* **Problem requirements**:
Write out, word for word, only the lines from the one with "BMW-Motorrad-Portal" to the end of the data below.

* **Material provided**:

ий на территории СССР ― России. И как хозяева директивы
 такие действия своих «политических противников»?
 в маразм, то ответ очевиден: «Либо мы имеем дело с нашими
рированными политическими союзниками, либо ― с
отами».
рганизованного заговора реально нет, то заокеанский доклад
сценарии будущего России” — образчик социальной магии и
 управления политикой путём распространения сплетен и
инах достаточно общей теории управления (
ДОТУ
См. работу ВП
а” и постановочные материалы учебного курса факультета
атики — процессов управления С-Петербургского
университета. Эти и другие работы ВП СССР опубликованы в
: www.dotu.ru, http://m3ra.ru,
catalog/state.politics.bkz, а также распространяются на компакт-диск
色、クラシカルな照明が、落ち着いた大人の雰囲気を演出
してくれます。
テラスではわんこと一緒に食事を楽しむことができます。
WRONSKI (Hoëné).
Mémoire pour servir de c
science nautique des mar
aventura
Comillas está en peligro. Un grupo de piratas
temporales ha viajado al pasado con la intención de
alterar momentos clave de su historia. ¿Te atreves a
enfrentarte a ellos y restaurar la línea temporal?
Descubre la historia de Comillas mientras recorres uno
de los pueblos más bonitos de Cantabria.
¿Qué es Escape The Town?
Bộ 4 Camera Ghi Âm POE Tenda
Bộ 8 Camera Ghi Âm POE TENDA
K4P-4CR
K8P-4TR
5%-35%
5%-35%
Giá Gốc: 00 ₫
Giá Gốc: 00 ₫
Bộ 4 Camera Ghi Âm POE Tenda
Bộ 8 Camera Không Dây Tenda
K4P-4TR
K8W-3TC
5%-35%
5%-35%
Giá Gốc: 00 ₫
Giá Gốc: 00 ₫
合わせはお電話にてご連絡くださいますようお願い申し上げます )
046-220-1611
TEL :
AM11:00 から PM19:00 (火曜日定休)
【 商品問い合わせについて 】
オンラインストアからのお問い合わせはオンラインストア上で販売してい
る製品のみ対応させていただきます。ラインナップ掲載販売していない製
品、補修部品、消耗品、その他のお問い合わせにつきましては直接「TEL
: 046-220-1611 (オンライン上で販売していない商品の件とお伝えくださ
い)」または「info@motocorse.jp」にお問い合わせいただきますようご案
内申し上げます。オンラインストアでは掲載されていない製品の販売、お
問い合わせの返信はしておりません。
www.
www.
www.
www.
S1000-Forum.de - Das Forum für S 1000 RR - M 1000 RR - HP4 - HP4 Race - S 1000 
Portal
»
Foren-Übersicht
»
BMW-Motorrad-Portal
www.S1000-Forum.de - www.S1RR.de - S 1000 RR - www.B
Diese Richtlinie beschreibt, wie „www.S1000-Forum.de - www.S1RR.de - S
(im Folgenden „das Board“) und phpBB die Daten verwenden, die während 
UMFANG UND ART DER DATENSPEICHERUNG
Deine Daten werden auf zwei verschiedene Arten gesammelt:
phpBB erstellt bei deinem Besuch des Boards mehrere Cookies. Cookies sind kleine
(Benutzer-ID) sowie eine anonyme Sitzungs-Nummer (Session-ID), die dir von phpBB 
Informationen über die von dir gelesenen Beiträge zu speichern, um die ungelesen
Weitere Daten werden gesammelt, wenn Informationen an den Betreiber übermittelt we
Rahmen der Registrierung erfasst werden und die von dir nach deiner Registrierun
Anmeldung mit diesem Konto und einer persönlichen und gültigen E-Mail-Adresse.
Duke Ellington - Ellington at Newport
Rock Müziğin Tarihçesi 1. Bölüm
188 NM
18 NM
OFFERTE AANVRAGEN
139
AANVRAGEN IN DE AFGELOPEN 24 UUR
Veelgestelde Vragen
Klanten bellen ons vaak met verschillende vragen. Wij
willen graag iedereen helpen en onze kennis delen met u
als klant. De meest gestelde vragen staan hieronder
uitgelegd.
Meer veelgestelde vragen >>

* **Reply to the exercise**:
BMW-Motorrad-Portal
www.S1000-Forum.de - www.S1RR.de - S 1000 RR - www.B
Diese Richtlinie beschreibt, wie „www.S1000-Forum.de - www.S1RR.de - S
(im Folgenden „das Board“) und phpBB die Daten verwenden, die während 
UMFANG UND ART DER DATENSPEICHERUNG
Deine Daten werden auf zwei verschiedene Arten gesammelt:
phpBB erstellt bei deinem Besuch des Boards mehrere Cookies. Cookies sind kleine
(Benutzer-ID) sowie eine anonyme Sitzungs-Nummer (Session-ID), die dir von phpBB 
Informationen über die von dir gelesenen Beiträge zu speichern, um die ungelesen
Weitere Daten werden gesammelt, wenn Informationen an den Betreiber übermittelt we
Rahmen der Registrierung erfasst werden und die von dir nach deiner Registrierun
Anmeldung mit diesem Konto und einer persönlichen und gültigen E-Mail-Adresse.
Duke Ellington - Ellington at Newport
Rock Müziğin Tarihçesi 1. Bölüm
188 NM
18 NM
OFFERTE AANVRAGEN
139
AANVRAGEN IN DE AFGELOPEN 24 UUR
Veelgestelde Vragen
Klanten bellen ons vaak met verschillende vragen. Wij
willen graag iedereen helpen en onze kennis delen met u
als klant. De meest gestelde vragen staan hieronder
uitgelegd.
Meer veelgestelde vragen >>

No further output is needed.